Иначе было нельзя, поскольку всем сразу не войти и у дверей храма неизбежно образовалась бы толкучка. Мы вновь метнулись в проход между собором и звонницей и всадили первый залп чуть ли не в разинутые глотки ошалевших преследователей, никак не ожидавших такого поворота событий. Толпа в панике отхлынула, огрызаясь разрозненными выстрелами, но особого урона они нам не нанесли, слегка зацепив двоих. Образовавшиеся полминуты мы использовали на всю катушку, успев перезарядить пищали, после чего половина гвардейцев, по моей команде дав второй залп, ринулась к дверям собора. Выждав минуту и бабахнув напоследок третий раз, следом отправилась оставшаяся часть полусотни. Особо смелым преследователям досталось по арбалетному болту.
Едва мы оказались внутри Успенского собора, я, бегло оглядевшись по сторонам, понял, что спонтанно выбранный мною вариант действительно самый лучший. Во-первых, храм чрезвычайно удобен для обороны. Оконца узенькие, не больно-то пролезешь, да и расположены они высоко. Залезть через них внутрь можно исключительно с лестницы. Закидать через них храм факелами? Но и тут радости для атакующих мало – почти все каменное, кроме икон и алтаря, гореть, по сути, нечему. Получалось, единственное уязвимое место – двери. Натаскать к ним побольше хвороста, запалить, а когда прогорит, протаранить – это куда ни шло. Но опять-таки дверей куда меньше, чем в палатах, и выглядят они не в пример крепче: тяжелые, дубовые.
Во-вторых, на моей стороне была психология. Одно дело – штурм дворца. Никаких вопросов, связанных с верой, не возникает. А идти на приступ храма, да какого – одной из главных святынь Кремля, – многие призадумаются. Не вожаки, нет. Бояре-мятежники колебаться не станут. Чтобы уцелеть самим, у них один выход – убить Дмитрия. Ну и меня заодно, ибо слишком много знаю. Зато для рядовых дело иное. Следовательно, если их ратные холопы и станут выполнять приказы своих командиров, то нехотя, с изрядной долей боязни перед карой господней за подобное кощунство.

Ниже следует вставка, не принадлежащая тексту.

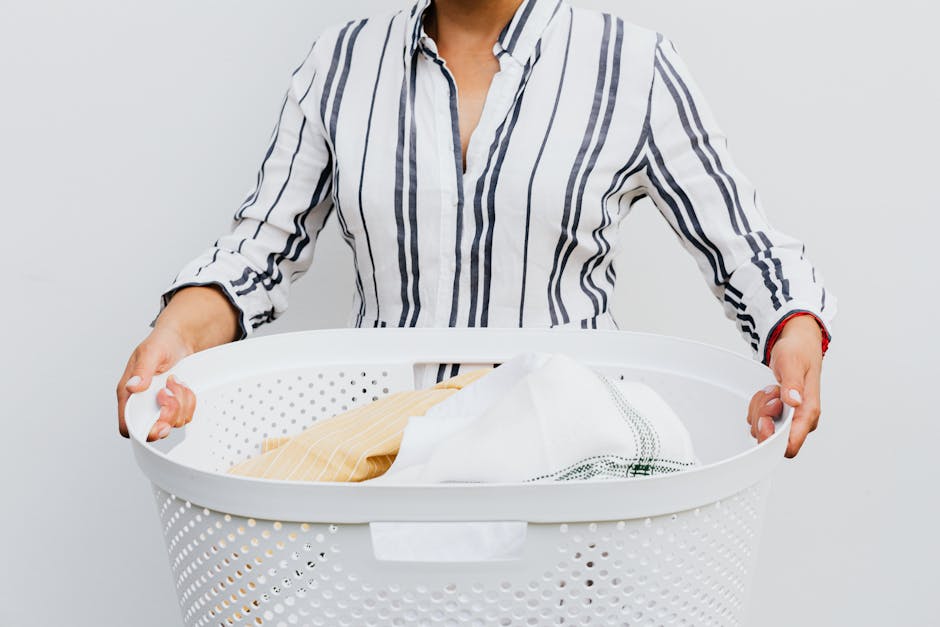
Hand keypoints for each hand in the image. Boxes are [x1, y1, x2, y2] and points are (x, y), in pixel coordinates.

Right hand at [117, 326, 197, 441]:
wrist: (181, 340)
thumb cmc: (161, 343)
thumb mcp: (151, 352)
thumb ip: (142, 371)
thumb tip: (132, 388)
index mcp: (129, 394)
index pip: (128, 426)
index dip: (143, 431)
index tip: (160, 421)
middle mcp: (143, 403)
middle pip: (155, 429)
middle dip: (169, 413)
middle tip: (170, 391)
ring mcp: (160, 405)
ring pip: (174, 422)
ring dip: (181, 402)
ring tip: (176, 381)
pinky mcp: (176, 404)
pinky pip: (186, 414)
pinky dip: (190, 401)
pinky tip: (184, 386)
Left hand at [746, 315, 823, 457]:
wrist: (798, 345)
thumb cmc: (799, 352)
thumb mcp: (792, 363)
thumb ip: (792, 383)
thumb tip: (794, 401)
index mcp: (809, 412)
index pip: (790, 445)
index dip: (772, 438)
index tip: (765, 419)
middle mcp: (801, 420)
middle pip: (772, 439)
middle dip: (762, 416)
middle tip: (769, 393)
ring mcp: (790, 418)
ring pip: (763, 430)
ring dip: (759, 409)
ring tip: (771, 389)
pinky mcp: (780, 415)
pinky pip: (759, 420)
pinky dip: (757, 406)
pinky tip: (767, 392)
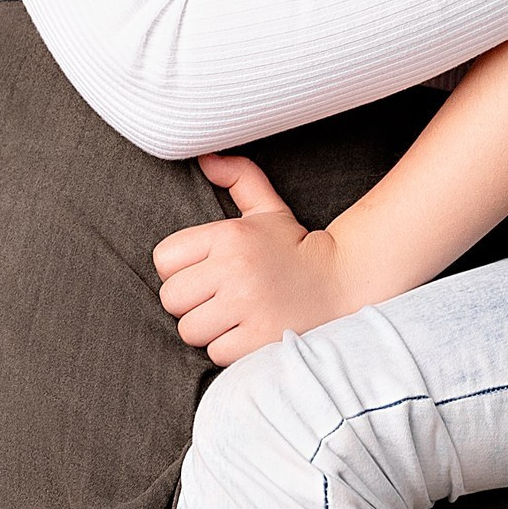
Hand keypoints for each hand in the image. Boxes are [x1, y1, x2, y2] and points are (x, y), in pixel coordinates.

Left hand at [153, 153, 358, 364]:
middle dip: (191, 302)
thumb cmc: (294, 247)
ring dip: (208, 329)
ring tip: (235, 316)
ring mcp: (247, 306)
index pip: (165, 259)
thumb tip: (204, 156)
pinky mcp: (258, 340)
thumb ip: (237, 177)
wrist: (342, 281)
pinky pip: (215, 352)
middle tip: (219, 298)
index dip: (181, 269)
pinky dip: (229, 348)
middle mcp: (235, 269)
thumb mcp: (268, 208)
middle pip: (172, 298)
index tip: (205, 272)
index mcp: (230, 235)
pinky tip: (250, 333)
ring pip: (189, 330)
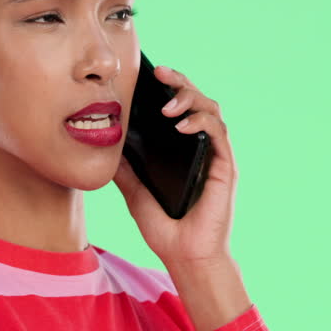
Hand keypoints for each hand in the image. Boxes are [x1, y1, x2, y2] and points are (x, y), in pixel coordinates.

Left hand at [112, 65, 238, 270]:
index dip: (168, 86)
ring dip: (190, 98)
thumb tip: (105, 146)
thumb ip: (125, 170)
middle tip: (159, 73)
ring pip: (212, 109)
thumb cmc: (165, 229)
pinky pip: (218, 133)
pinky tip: (181, 124)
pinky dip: (201, 122)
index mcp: (183, 150)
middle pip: (197, 100)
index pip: (179, 107)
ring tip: (167, 105)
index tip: (148, 74)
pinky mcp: (225, 167)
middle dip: (180, 81)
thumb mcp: (135, 193)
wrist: (186, 257)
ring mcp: (215, 156)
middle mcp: (201, 147)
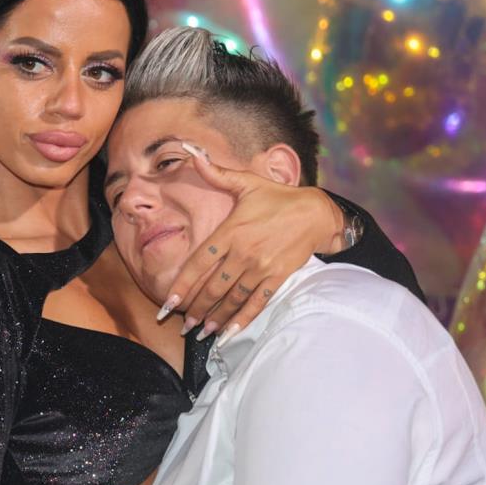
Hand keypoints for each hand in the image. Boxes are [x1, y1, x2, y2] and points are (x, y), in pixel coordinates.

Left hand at [160, 153, 343, 339]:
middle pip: (213, 287)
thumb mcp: (247, 182)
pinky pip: (256, 302)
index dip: (183, 285)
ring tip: (201, 332)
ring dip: (215, 318)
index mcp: (231, 230)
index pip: (199, 263)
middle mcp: (243, 252)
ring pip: (232, 298)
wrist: (316, 212)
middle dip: (195, 309)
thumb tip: (192, 153)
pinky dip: (242, 319)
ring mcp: (261, 267)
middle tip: (182, 325)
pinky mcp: (277, 277)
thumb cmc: (278, 197)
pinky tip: (230, 332)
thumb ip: (217, 173)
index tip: (169, 302)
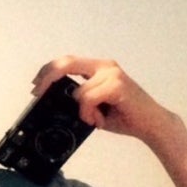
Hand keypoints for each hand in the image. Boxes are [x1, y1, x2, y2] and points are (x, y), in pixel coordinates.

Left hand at [31, 56, 172, 143]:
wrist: (151, 125)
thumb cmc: (124, 116)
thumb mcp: (95, 105)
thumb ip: (79, 98)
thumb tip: (56, 101)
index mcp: (98, 68)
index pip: (66, 61)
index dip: (47, 71)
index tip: (35, 86)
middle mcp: (105, 66)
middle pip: (66, 63)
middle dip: (47, 79)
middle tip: (37, 93)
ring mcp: (111, 73)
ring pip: (78, 92)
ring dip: (81, 112)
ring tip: (94, 120)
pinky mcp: (116, 85)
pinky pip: (87, 99)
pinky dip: (89, 114)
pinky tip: (100, 121)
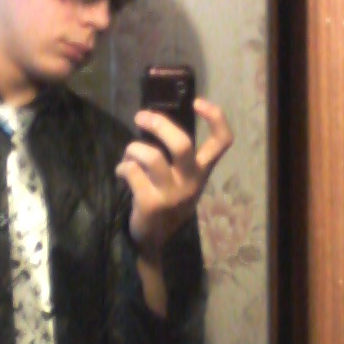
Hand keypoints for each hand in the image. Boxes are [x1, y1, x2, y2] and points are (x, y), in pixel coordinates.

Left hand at [115, 97, 233, 255]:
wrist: (154, 240)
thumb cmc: (167, 201)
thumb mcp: (182, 181)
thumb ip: (177, 158)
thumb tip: (154, 122)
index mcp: (202, 172)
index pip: (222, 143)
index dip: (215, 118)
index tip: (197, 102)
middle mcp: (191, 182)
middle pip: (182, 144)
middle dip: (159, 124)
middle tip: (141, 117)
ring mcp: (172, 194)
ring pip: (151, 157)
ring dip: (133, 149)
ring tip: (129, 153)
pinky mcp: (151, 203)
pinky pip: (132, 172)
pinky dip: (123, 167)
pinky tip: (121, 172)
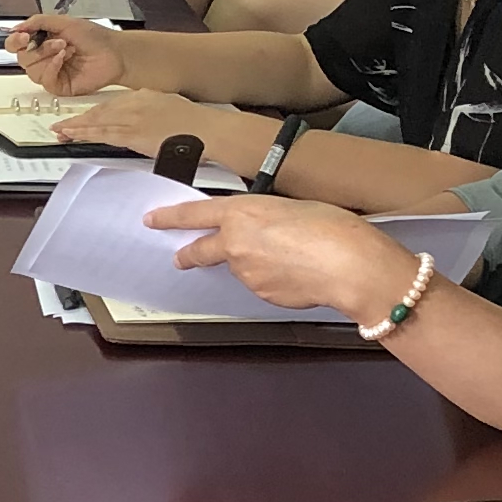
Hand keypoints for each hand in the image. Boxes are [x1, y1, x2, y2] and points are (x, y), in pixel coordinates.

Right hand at [8, 18, 124, 96]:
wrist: (114, 52)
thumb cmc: (94, 37)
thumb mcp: (64, 22)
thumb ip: (38, 22)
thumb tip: (16, 28)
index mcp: (42, 41)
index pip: (16, 45)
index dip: (15, 41)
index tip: (23, 36)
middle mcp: (44, 58)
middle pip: (22, 58)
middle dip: (38, 48)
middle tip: (57, 40)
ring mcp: (51, 73)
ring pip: (31, 70)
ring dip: (47, 56)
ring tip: (65, 48)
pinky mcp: (59, 86)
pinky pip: (45, 80)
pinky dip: (52, 67)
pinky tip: (63, 59)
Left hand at [56, 85, 239, 158]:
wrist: (207, 130)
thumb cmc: (195, 123)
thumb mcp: (170, 107)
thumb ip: (152, 111)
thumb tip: (143, 120)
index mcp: (145, 96)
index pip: (113, 104)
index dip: (95, 112)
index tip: (83, 117)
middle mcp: (135, 104)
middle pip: (101, 111)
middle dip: (81, 119)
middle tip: (63, 125)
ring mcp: (134, 119)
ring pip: (98, 122)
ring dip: (78, 127)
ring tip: (62, 131)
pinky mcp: (134, 134)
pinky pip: (104, 134)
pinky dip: (87, 135)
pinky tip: (75, 136)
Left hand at [151, 191, 410, 319]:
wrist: (349, 265)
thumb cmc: (330, 227)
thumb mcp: (290, 207)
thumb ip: (264, 217)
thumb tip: (260, 230)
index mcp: (241, 212)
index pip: (194, 214)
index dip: (170, 217)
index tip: (152, 220)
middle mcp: (234, 242)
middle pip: (200, 250)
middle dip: (189, 254)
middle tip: (182, 257)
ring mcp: (245, 273)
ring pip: (239, 267)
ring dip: (253, 263)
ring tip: (291, 256)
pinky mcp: (260, 294)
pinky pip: (260, 283)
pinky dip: (272, 279)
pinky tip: (297, 273)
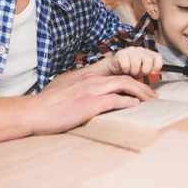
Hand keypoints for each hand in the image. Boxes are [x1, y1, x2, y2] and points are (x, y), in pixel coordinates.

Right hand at [30, 73, 155, 134]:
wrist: (34, 112)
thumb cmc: (49, 106)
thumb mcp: (68, 93)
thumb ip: (83, 92)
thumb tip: (92, 101)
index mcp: (87, 78)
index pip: (116, 75)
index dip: (132, 81)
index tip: (141, 89)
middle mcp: (92, 81)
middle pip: (125, 78)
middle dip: (142, 86)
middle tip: (152, 96)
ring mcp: (91, 91)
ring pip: (124, 85)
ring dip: (140, 92)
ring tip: (150, 101)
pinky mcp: (90, 104)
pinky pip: (115, 100)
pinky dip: (128, 102)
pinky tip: (136, 106)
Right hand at [107, 47, 162, 77]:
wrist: (115, 68)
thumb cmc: (131, 69)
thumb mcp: (144, 70)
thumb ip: (154, 70)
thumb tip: (166, 71)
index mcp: (148, 53)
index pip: (158, 57)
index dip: (157, 67)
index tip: (151, 72)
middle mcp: (140, 50)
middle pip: (148, 60)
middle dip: (143, 71)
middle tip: (138, 72)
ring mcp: (130, 50)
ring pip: (136, 65)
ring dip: (133, 72)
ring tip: (130, 71)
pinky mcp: (121, 53)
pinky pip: (126, 66)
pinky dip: (125, 71)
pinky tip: (123, 69)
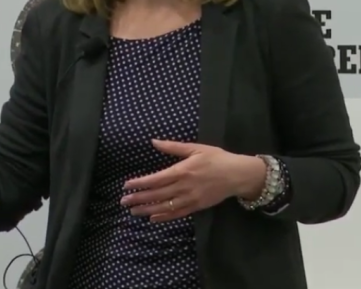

И в-третьих, пока мы дотащили бы царя до его палат, тем паче до Запасного дворца, первую помощь оказывать было бы некому…
Забаррикадировавшись изнутри и распорядившись расставить людей по всему периметру и по десятку на каждые двери, я подозвал Вяху и ткнул пальцем в окна:
– Сооруди из своих людей с каждой стороны по «пирамидке», да троих пошли наверх – пусть глядят, что творится подле кремлевских ворот, – и сунул ему в руки подзорную трубу.
– Ежели «пирамидки» ставить, боюсь, лики свалим, а то и того хуже, – возразил командир спецназовцев.